The fallout from an inaccurate 2020 Census will be felt across our community until the next census in 2030, and the reverberations will affect our region and its people in the decades that follow. The census numbers impact our political representation and are used to determine our allocation of federal funding for school lunch programs, health clinics, transportation, and other important services. These dollars are significant. An undercount of the City of Houston’s population by one percent could result in a loss of $250 million in federal funding over the next ten years.
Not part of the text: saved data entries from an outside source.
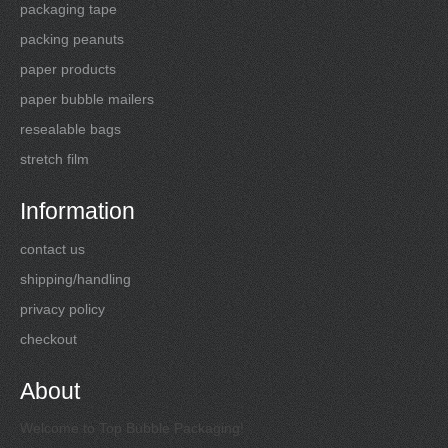
packaging tape
packing peanuts
paper products
paper bubble mailers
resealable bags
stretch film
Information
contact us
shipping/handling
privacy policy
checkout
About
Welcome to Top Bubble Packaging!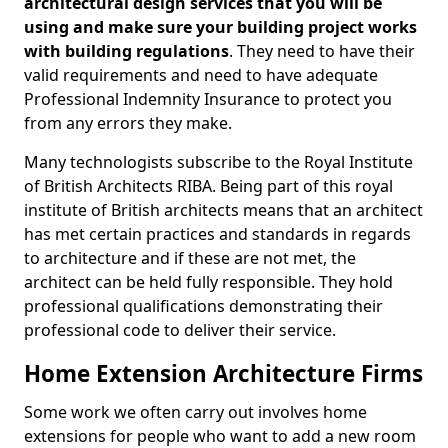
architectural design services that you will be
using and make sure your building project works
with building regulations
. They need to have their
valid requirements and need to have adequate
Professional Indemnity Insurance to protect you
from any errors they make.
Many technologists subscribe to the Royal Institute
of British Architects RIBA. Being part of this royal
institute of British architects means that an architect
has met certain practices and standards in regards
to architecture and if these are not met, the
architect can be held fully responsible. They hold
professional qualifications demonstrating their
professional code to deliver their service.
Home Extension Architecture Firms
Some work we often carry out involves home
extensions for people who want to add a new room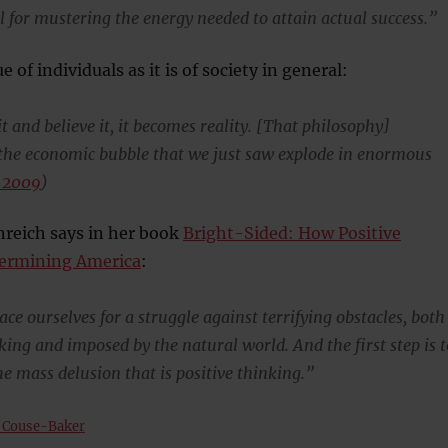
l for mustering the energy needed to attain actual success.”
ue of individuals as it is of society in general:
t and believe it, it becomes reality. [That philosophy]
 the economic bubble that we just saw explode in enormous
 2009
)
nreich says in her book
Bright-Sided: How Positive
dermining America
:
ce ourselves for a struggle against terrifying obstacles, both
ing and imposed by the natural world. And the first step is t
e mass delusion that is positive thinking.”
 Couse-Baker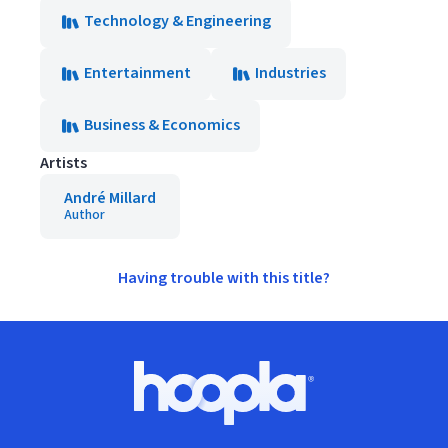
Technology & Engineering
Entertainment
Industries
Business & Economics
Artists
André Millard
Author
Having trouble with this title?
Footer
Hoopla logo, Go to homepage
The COVID-19 pandemic presents enormous operational challenges for the census count. Recognizing these challenges, the Census Bureau previously extended the deadline for field data collection from July 31 to October 31. This week, it reversed course by announcing a new deadline of September 30. Given this shortened time frame, the count is all but certain to be incomplete.
In response to this week’s announcement, Houston Endowment, along with over 500 of our foundation peers across the country, submitted a letter to the United States Department of Commerce requesting that the deadline for field data collection be restored to October 31. Yesterday, alongside my colleagues from The Bauman Foundation, California Community Foundation, W.K. Kellogg Foundation, and Ford Foundation, we published A New Move to Limit the Census Will Harm Virtually Every Cause.
Now is the time for our community to urge leadership to reconsider and reinstate the October 31 field data collection deadline to provide the additional time needed for a more complete count. The bureau’s own release states “The 2020 Census belongs to us all.” We urge you to make sure you are counted 2020census.gov and encourage your friends, family and colleagues to do the same. Working together, we can ensure that #HTownCounts.